Re: XML Blueberry (non-ASCII name characters in Japan)

In Unicode 3.1 there are added special function characters for allowing new
characters to be composed positionally from parts.  These are intended for
very rare or new characters only.

There has been several thousand of years of research into what the primitive
components of Han ideographs are.  It is only now that we have computers and
large databases of characters that it is feasible to try out different
alternatives.  At Academia Sinica, for example, my friend Prof. C.C. Hsieh
devised a system with about 600 components and I think 16 composition
functions (side-by-side) which can represent about 98% of the Hanyu lexicon.

Unicode went with a simpler set of functions, but at the expense that the
functions allow some ambiguity: there may be more than one way to represent
the same character.  This may be fine for text, but not good for names where
normalization and comparison is their destiny.

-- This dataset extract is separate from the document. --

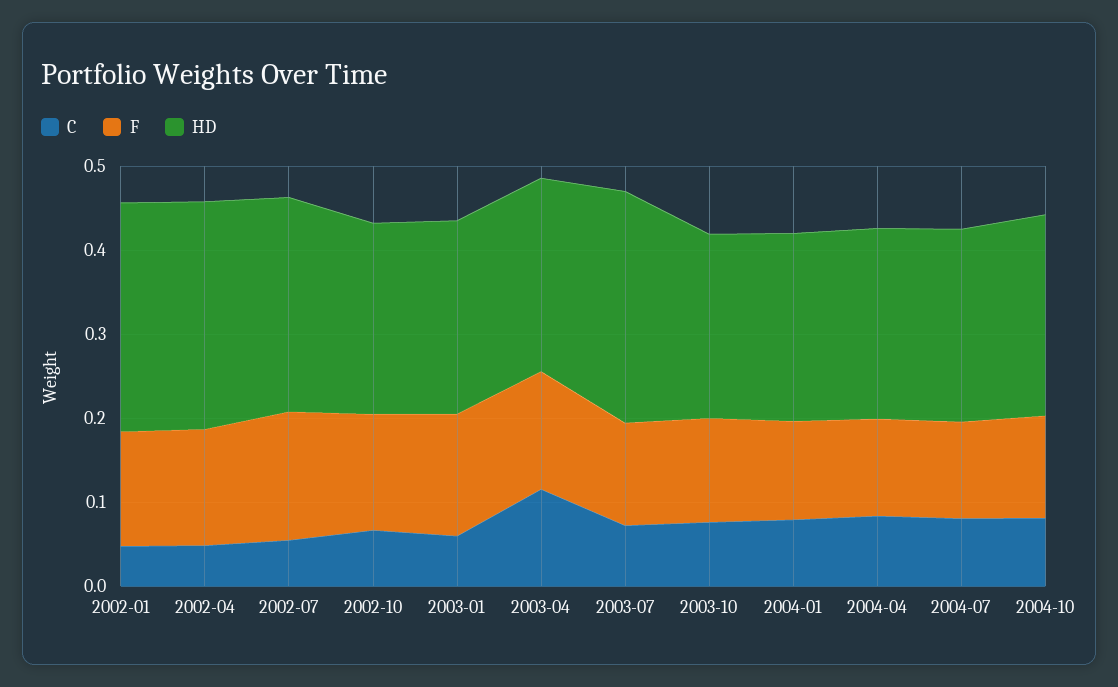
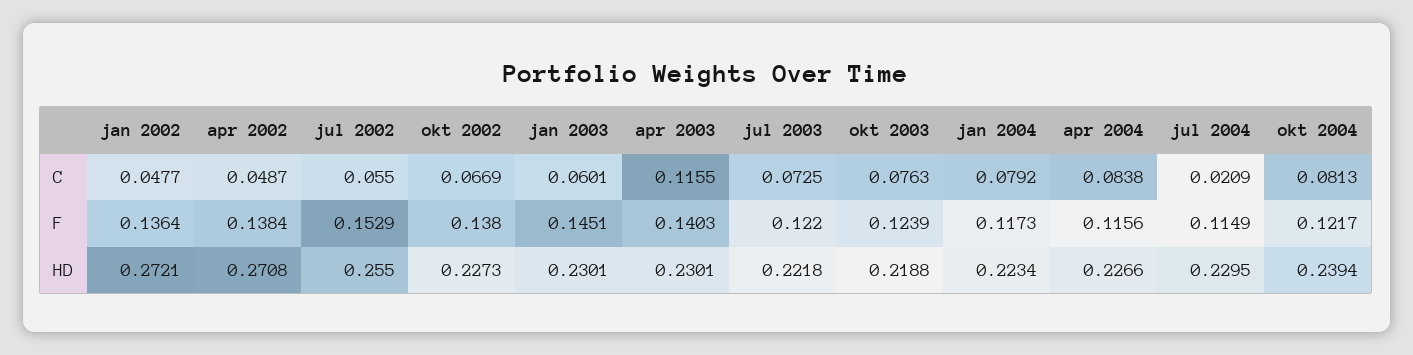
HD, 2003-07: 0.28 -> 0.2218
C, 2004-07: 0.08 -> 0.0209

(I don't think these function characters are suitable for use in names,
b.t.w.)

Cheers
Rick Jelliffe



From: "Joel Rees" <rees@server.mediafusion.co.jp>

Oh. I thought of another way around this issue. It is not presently a very
satisfying solution, but may be the ultimate solution, if it would work: Are
ideographic sequences allowed in markup (tags and attributes)? I mean
sequences of existing characters with the ideographic description characters
mixed in to show how they are supposed to combine. If so, some truly
sophisticated editor of the future would be able to build virtually any
character that can be built from the current set of radicals, and we would
be able to do with Japanese the equivalent of using "mellyfluus" (the
misspelling) in an attribute.

Received on Tuesday, 10 July 2001 06:11:24 UTC